Os animais vindos de áreas com cascavéis apresentaram respostas de medo mais intensas. Os cientistas classificam essas espécies como simpátricas, isto é, com habitats sobrepostos aos das cascavéis. Já as espécies de outras regiões são chamadas de alopátricas.
Como todos os indivíduos observados cresceram em cativeiro, essa diferença mais forte tende a refletir evolução, e não aprendizado por experiência. Ao longo de muitas gerações, animais que convivem com cascavéis podem ter desenvolvido uma sensibilidade “embutida” ao som de alerta.
A serpente combina vários sinais de aviso
O sistema de alerta da cascavel reúne mais de um sinal ao mesmo tempo. Quando se sente ameaçada, a serpente ergue o corpo, vibra a cauda e produz o som do chocalho.
Os cientistas chamam isso de exibição multimodal, pois a mensagem é transmitida por diferentes sentidos de uma vez. O som, o movimento da cauda e a postura defensiva se somam para tornar o aviso mais convincente.
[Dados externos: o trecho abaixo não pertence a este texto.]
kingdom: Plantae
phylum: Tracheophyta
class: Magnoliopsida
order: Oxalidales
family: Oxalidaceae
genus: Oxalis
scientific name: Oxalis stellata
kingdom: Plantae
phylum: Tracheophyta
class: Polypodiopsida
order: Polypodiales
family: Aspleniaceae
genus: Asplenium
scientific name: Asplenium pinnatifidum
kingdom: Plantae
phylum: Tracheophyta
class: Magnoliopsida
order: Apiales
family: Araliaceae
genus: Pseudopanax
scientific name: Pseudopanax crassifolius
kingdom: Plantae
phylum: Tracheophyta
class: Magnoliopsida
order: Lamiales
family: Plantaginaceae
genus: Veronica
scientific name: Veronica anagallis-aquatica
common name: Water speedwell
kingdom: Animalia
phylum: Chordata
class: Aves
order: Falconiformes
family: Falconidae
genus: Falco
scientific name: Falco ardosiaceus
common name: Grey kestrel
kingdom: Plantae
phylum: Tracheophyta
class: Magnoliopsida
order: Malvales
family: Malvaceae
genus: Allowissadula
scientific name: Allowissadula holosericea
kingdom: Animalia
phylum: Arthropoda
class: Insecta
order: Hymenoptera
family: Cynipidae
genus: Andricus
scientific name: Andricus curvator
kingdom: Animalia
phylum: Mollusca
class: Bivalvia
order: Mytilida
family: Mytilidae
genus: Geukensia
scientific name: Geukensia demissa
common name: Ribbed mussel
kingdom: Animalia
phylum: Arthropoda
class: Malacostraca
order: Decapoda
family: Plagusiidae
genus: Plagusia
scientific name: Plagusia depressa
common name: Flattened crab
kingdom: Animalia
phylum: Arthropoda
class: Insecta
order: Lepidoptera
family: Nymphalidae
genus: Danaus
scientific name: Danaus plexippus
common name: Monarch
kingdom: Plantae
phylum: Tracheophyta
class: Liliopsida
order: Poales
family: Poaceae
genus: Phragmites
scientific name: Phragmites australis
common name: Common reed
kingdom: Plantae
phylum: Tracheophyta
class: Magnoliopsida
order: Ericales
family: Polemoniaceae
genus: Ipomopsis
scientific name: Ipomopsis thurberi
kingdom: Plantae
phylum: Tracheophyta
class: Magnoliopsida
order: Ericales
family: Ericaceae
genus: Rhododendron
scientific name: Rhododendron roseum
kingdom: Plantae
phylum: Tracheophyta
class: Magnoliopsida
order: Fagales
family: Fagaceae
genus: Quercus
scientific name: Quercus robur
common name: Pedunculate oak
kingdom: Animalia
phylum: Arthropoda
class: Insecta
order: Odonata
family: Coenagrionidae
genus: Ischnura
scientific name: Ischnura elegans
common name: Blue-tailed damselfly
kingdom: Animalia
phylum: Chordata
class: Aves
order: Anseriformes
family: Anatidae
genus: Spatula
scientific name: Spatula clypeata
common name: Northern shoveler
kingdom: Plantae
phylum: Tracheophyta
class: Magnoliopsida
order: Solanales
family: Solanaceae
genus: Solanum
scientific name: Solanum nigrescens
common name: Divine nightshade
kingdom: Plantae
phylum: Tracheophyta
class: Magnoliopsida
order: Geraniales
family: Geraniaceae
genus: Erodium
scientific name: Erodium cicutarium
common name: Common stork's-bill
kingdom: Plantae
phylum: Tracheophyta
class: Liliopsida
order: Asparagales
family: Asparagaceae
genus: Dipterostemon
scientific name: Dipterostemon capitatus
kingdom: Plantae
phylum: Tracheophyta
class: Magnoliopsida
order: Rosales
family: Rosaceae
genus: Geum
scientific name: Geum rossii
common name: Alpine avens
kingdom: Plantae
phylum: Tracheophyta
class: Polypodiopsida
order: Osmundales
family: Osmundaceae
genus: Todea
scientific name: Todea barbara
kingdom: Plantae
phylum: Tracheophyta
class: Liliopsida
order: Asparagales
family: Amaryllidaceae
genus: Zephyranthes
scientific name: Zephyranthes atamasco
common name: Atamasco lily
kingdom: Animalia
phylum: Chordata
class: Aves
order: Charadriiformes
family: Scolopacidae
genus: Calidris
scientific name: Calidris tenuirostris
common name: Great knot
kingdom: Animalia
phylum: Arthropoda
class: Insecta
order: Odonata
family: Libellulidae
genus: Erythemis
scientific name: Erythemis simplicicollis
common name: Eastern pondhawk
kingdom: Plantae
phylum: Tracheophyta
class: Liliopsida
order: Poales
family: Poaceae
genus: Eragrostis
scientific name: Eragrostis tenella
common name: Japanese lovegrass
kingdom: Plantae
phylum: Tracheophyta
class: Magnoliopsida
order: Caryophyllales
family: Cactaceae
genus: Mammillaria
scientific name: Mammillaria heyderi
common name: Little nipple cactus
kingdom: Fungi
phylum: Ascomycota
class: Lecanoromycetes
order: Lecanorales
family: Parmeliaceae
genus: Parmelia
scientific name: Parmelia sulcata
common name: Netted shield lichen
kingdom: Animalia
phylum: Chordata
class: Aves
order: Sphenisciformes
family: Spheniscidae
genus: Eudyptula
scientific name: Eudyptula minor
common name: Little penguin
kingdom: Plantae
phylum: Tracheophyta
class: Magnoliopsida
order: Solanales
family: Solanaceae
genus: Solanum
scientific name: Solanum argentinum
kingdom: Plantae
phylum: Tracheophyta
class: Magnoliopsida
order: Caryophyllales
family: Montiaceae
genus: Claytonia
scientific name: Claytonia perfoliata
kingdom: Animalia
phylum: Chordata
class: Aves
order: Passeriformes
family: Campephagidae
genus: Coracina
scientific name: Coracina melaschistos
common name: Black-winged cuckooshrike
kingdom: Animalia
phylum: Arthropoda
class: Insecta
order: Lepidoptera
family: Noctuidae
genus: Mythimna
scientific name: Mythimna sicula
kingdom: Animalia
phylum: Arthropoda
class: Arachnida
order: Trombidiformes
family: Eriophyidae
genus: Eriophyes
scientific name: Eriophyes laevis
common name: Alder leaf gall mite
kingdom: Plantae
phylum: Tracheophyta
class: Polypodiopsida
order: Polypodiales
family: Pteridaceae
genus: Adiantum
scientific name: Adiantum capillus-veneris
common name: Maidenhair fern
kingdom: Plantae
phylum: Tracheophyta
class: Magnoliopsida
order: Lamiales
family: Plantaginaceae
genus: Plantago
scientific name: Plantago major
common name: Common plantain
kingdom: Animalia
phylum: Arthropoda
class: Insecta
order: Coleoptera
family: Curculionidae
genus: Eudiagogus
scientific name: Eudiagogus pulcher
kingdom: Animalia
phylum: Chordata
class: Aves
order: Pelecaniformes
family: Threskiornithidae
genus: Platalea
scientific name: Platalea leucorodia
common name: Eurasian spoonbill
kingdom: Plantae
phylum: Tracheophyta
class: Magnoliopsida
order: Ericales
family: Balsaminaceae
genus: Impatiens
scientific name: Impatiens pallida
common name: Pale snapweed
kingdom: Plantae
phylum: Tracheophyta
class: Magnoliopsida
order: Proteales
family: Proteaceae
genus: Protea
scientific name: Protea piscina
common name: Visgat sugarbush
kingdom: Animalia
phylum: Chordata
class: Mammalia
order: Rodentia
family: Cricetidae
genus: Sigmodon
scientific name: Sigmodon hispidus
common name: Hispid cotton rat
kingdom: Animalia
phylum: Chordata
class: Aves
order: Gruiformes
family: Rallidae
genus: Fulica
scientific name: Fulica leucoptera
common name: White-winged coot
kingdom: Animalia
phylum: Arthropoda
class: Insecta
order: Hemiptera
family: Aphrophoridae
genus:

Sinais desse tipo são comuns na natureza quando os animais precisam comunicar perigo com rapidez.
O chocalho evoluiu a partir do ato de sacudir a cauda
A hipótese mais aceita é que o chocalho da cascavel tenha se originado de um comportamento mais simples. Muitas serpentes, ao se sentirem ameaçadas, sacodem a cauda com rapidez. Com o tempo, as cascavéis teriam desenvolvido segmentos especiais na ponta da cauda - e esses segmentos passaram a produzir o zumbido alto conhecido hoje.
Provavelmente, no começo, o gesto servia como uma exibição de susto para assustar predadores. Depois, o sinal se tornou um aviso mais claro de que a serpente é peçonhenta.
“Esta pesquisa é uma demonstração eficaz de criatividade científica e inovação interdisciplinar”, disse a Dra. Liz Walsh, reitora interina do College of Science da University of Texas at El Paso.
“Os achados não apenas esclarecem o comportamento das cascavéis, como também contribuem de forma ampla para nosso conhecimento sobre comunicação animal e interações entre predadores e presas.”
Estudando medo e sinais de alerta
O estudo reforça que o chocalho da cascavel funciona como um sinal de aviso poderoso. Ele pode ajudar serpentes e outros animais a evitarem encontros perigosos.
Os resultados também abrem novas perguntas sobre comportamento animal. Agora, os cientistas querem entender como respostas de medo se formam e com que rapidez instintos desse tipo podem evoluir.
Trabalhos futuros também podem investigar qual parte da exibição da cascavel pesa mais. O som, o movimento e a postura corporal podem ter funções diferentes na forma como os animais constroem suas reações.